__Sayfa Alıntısı__:

┌────────

Sahi Siz Hangi Mahluksunuz?
- GİRİŞ23.10.2024 08:39
- GÜNCELLEME25.10.2024 08:28
İnsanlık; 1948’den bu tarafa Filistin’de işlenen cinayetlerin, işkence ve işgallerin pek farkında değildi.
Fakat 2023 Ekim ayından bu tarafa bilhassa Gazze’de kendi soyuna karşı yapılan vahşice katliamların son perdesine şahitlik ettikçe vicdanı dile gelir oldu.
Gazze vicdanların terazisi oldu.
Tertemiz vicdanlar Gazze terazinin bir kefesinde ağır basınca, dünya insanlık tarihinde de yepyeni bir “farkındalık” ortaya çıktı.
Böylece Gazze, saf ve temiz yüreklerin dile gelip meydanlara taştığı bir çığlık oldu.
Gazze; insanı mahluktan, ölüyü diriden, şehidi cesetten, değerliyi değersizden, ahlaklıyı ahlaksızdan, namusluyu namussuzdan, güzeli çirkinden, vahşiyi medeni olandan ayırdı.
Gazze insanlık için bir mihenk taşı, bir ölçü birimi oldu.

└────────

__Yapılacaklar__:
**1.** Gazze üzerine yazıya göre insanlık, 1948'den bu yana Filistin'de nelerin pek farkında değildi?
**2.** Gazze üzerine yazının devamını, son cümlesinden sonrasını getirerek yazın.

__Alıntı Veriler__:
┌────────

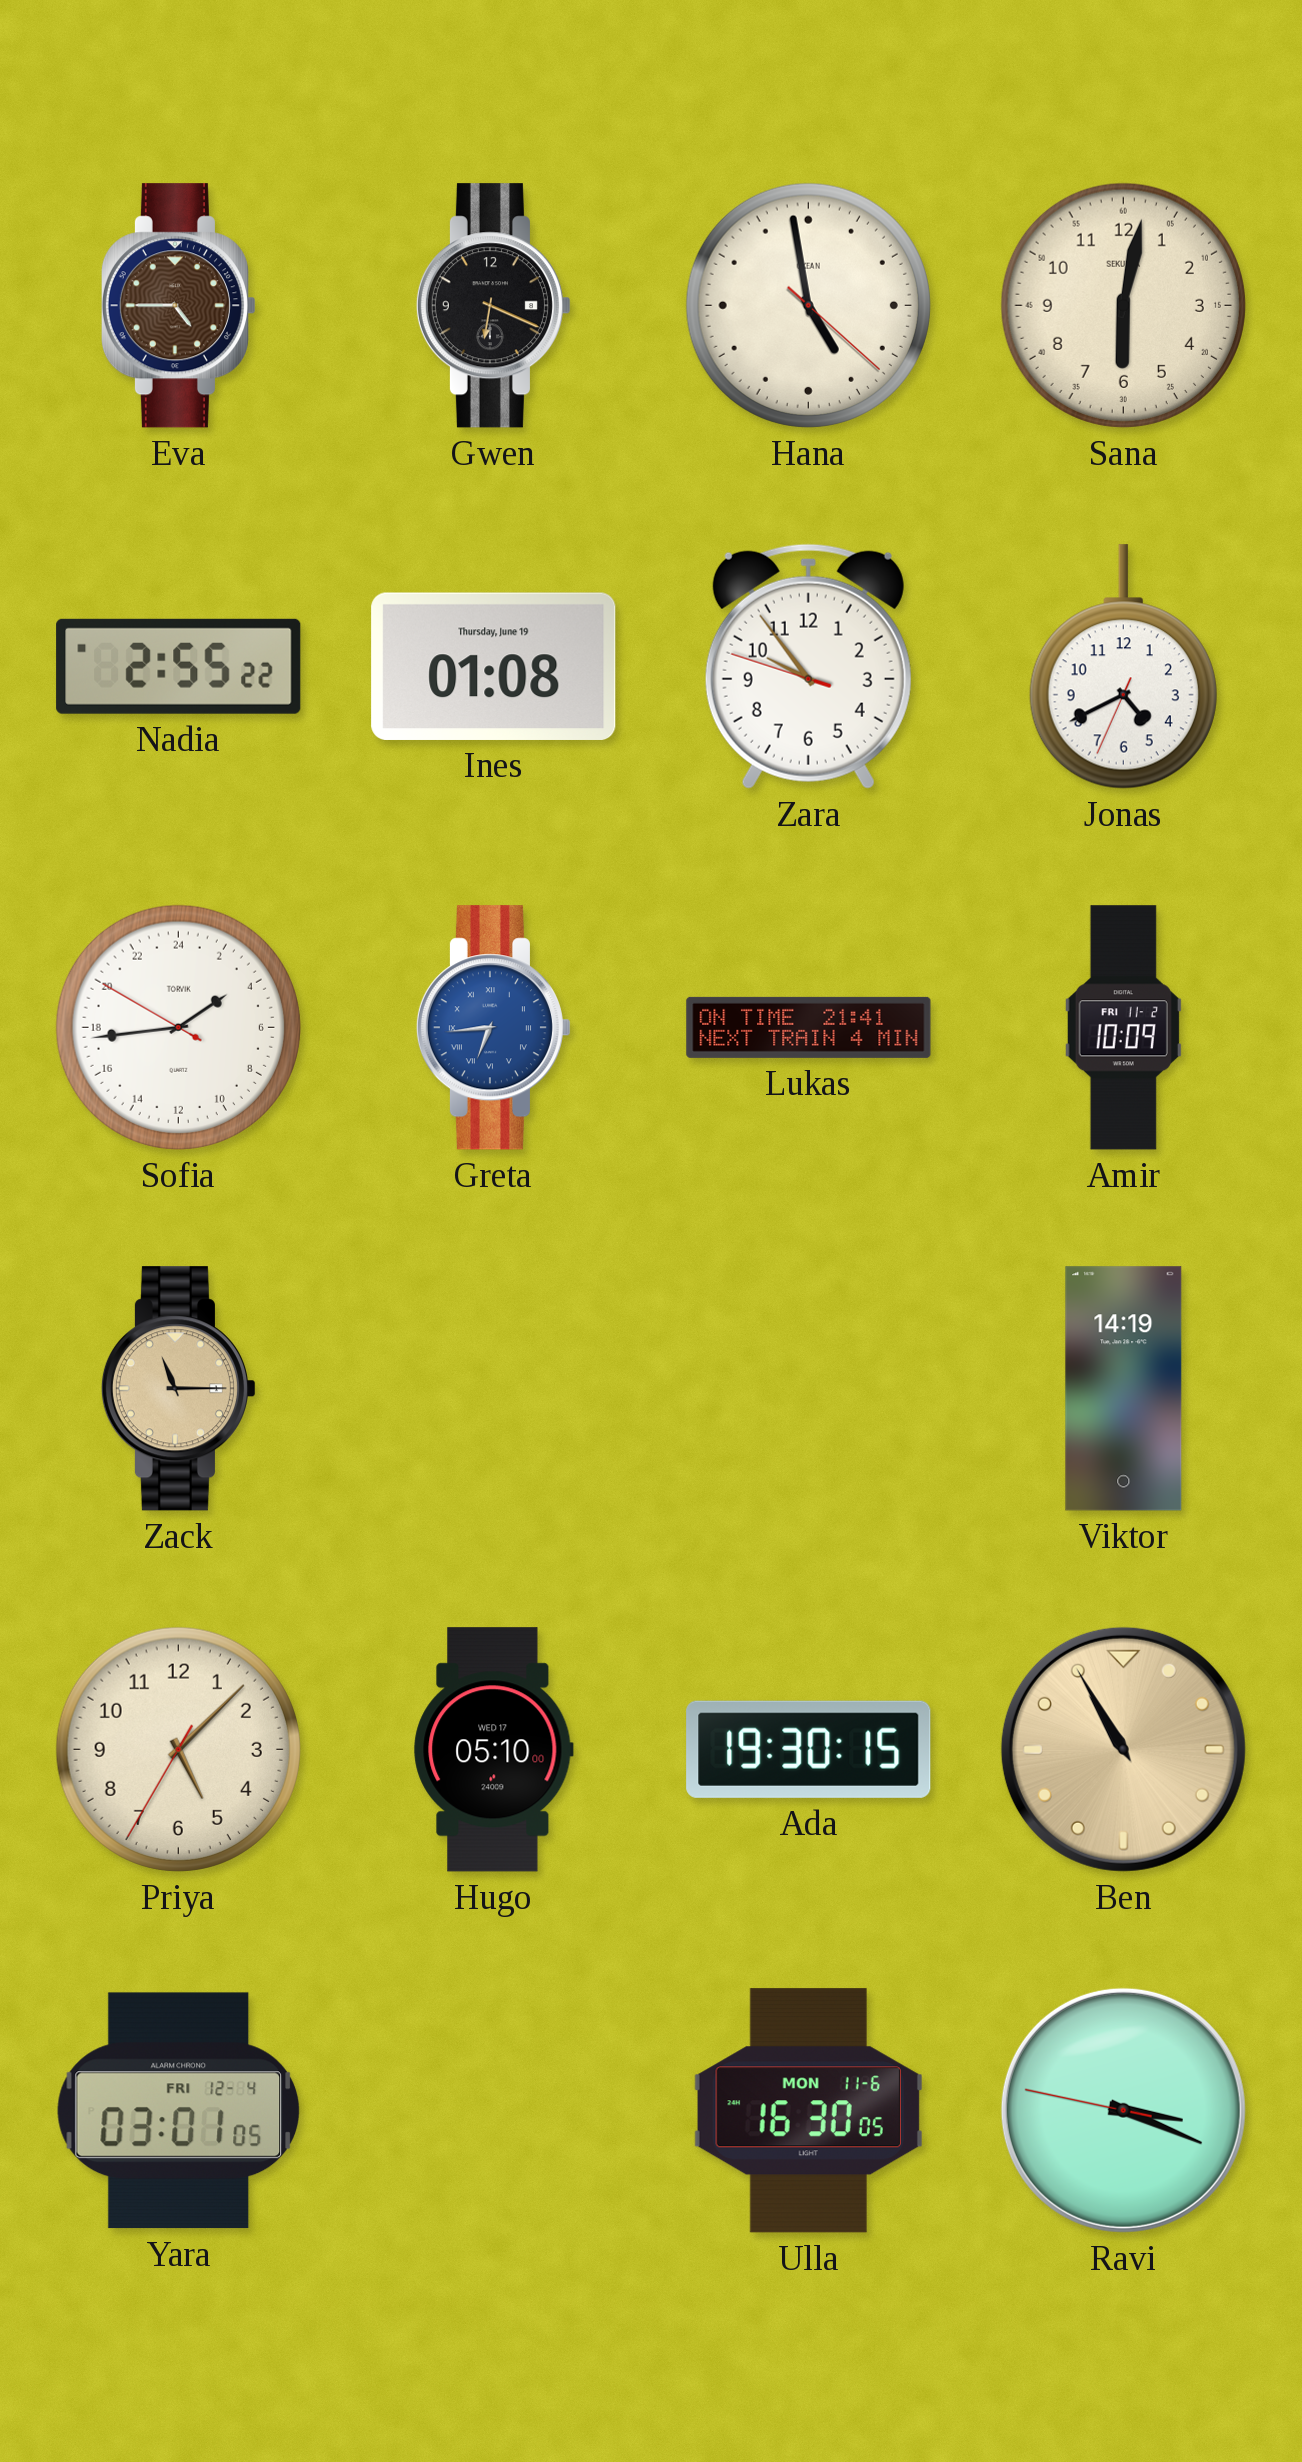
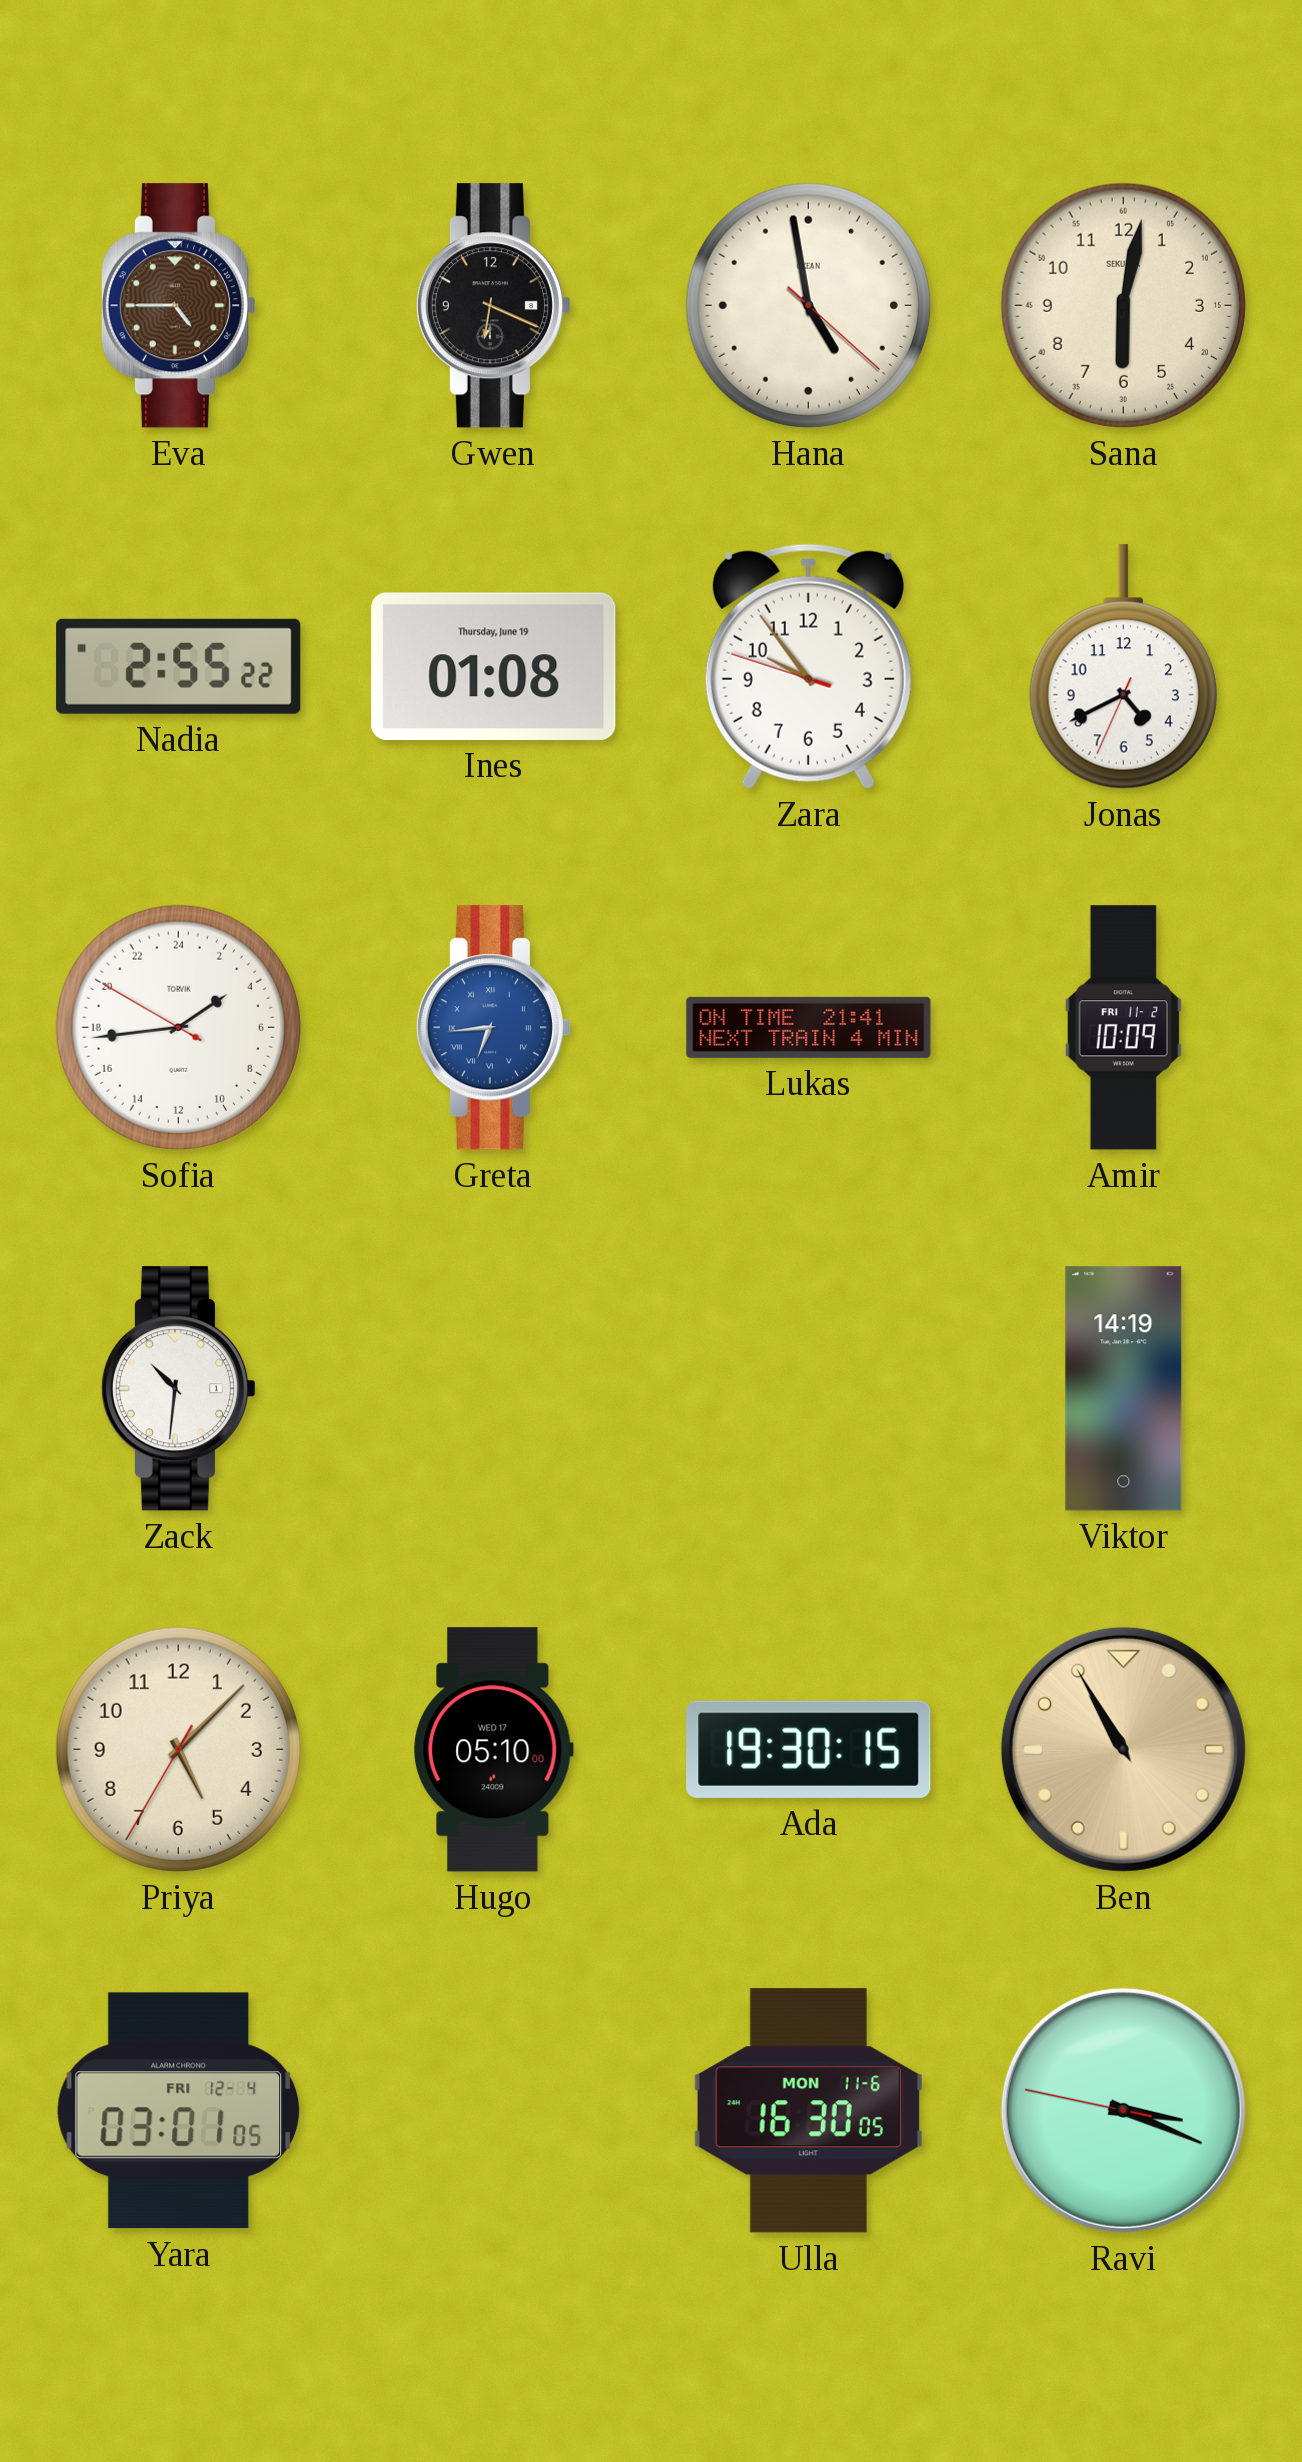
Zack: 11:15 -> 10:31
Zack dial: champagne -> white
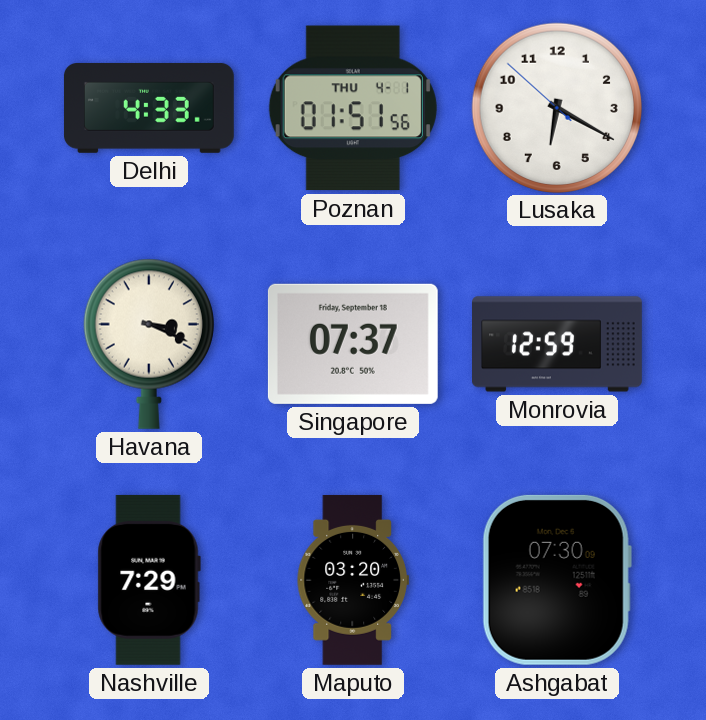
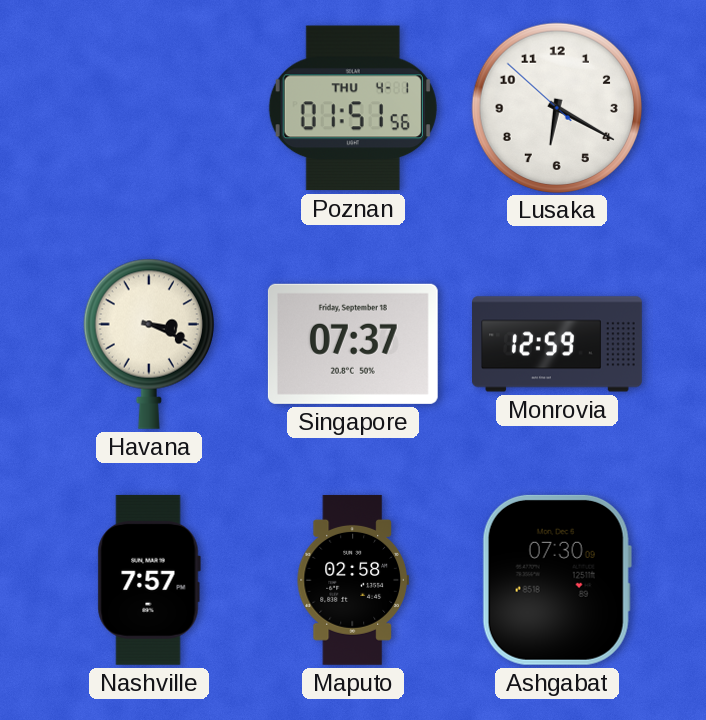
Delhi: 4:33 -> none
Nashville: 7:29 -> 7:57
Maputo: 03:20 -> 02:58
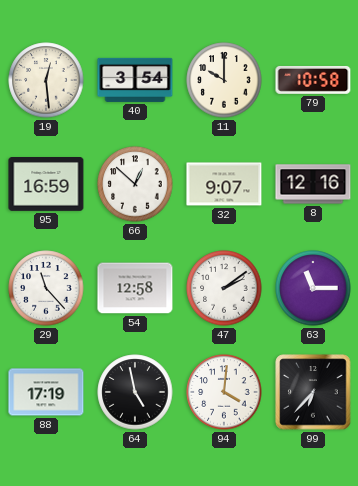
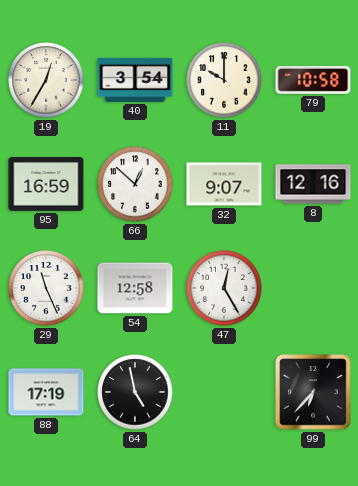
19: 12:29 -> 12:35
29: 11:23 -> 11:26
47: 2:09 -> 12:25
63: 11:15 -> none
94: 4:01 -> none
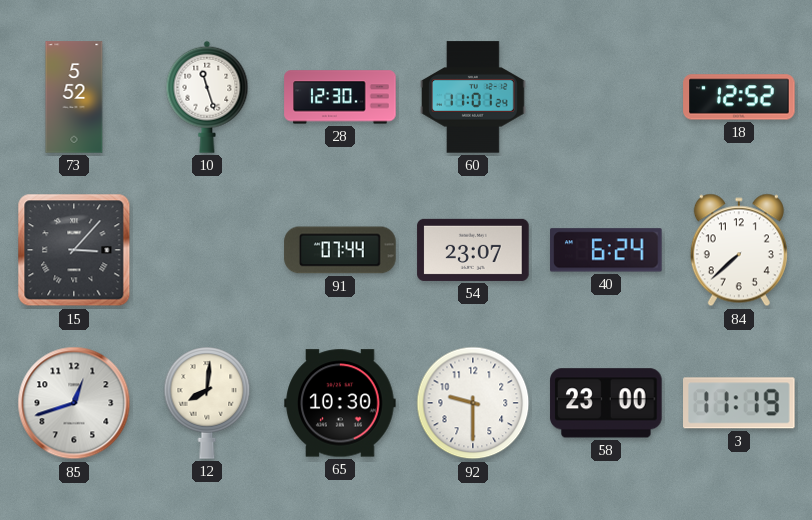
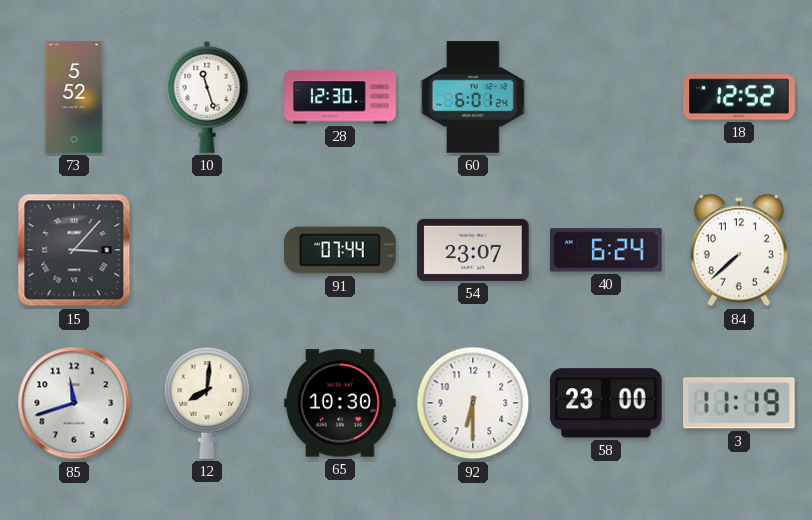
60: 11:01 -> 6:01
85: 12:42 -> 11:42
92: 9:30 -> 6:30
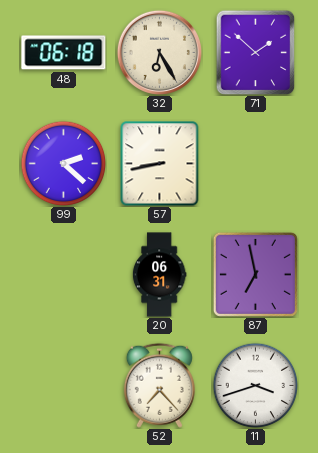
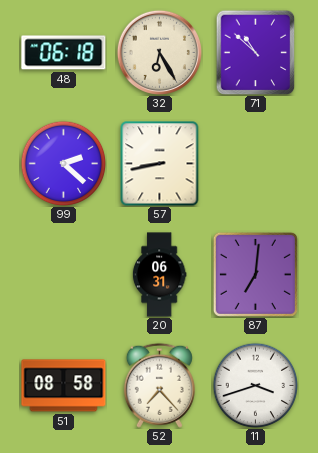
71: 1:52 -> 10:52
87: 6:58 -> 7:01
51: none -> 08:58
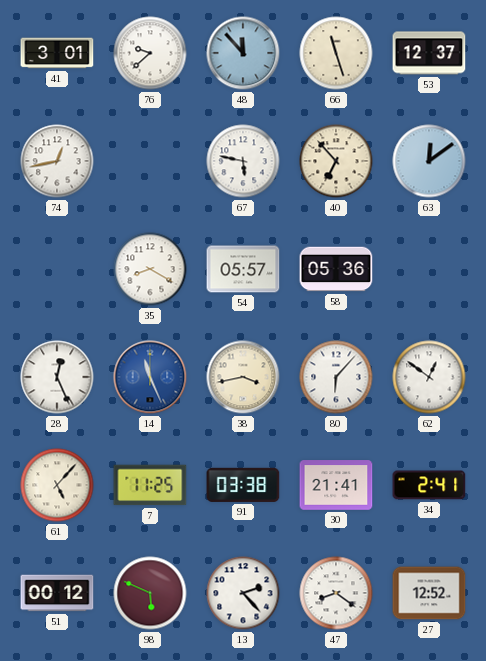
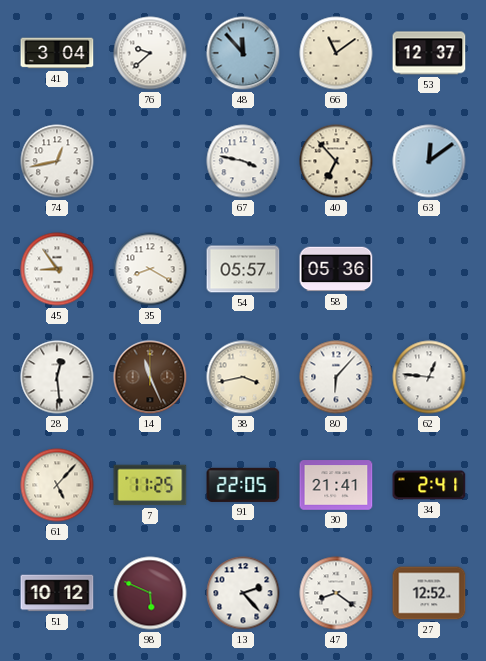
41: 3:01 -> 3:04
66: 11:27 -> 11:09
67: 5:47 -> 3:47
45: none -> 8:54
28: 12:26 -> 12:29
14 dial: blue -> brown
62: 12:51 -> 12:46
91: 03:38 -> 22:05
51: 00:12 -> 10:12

└────────

__Görev Yanıtları__:
**1.** Filistin'de işlenen cinayetlerin, işkence ve işgallerin.

**2.**
Bu çağın yeni, yepyeni bir ölçü birimidir Gazze.
Soylu ve duyarlı bir insanı mahluktan ayıran; yüreği, aklı ve vicdanı yüreksiz, cahil ve vicdansızdan ayıran bir ölçü birimi oldu Gazze.
Eğer insanlıktan bir pay almışsanız Gazze’ye kulak verirsiniz.
Eğer Gazze’de kendi soyunuzu hiçbir kural ve kaide tanımadan yok etmeye girişmiş katiller sürüsünü görmezden gelirseniz, tepkisiz kalırsanız veya bıyık altından yaptıklarına gülerseniz sizin yeriniz hayvanlardan daha bir aşağılardadır.
Çünkü hayvanlar kendi soyuna karşı duyarlıdırlar.
Hayvanların aklı olmadığı halde haklıyı haksızdan, zalimi mazlumdan ayırma içgüdüsü var fakat Gazze’ye bakarak zalimi mazlumdan ayıramayan ya da ayırmayan iki ayaklı mahlukların yeri elbette esfele safilindir.
Geçen gün soykırımcı ve bebek katili İsrail devleti, dünyanın en gelişmiş silahlarını ve ABD, Avrupa gibi ülkeleri arkasına alarak Gazze'de bir binaya düzenlediği suikast saldırısında Hamas'ın yeni lideri Kahraman Yahya Sinvar'ı Şehid etti.
Bu katliam üzerine ABD Başkanı Biden, "İsrail ve ABD için iyi bir gün" dedi.
Kahredici olan ise, içimizde yaşayan ve Biden ile aynı paralelde düşünen, yaşayan ve bizimle birlikte aynı gök kubbenin altında nefes alıp veren Biden’in has evlatlarının varlığı.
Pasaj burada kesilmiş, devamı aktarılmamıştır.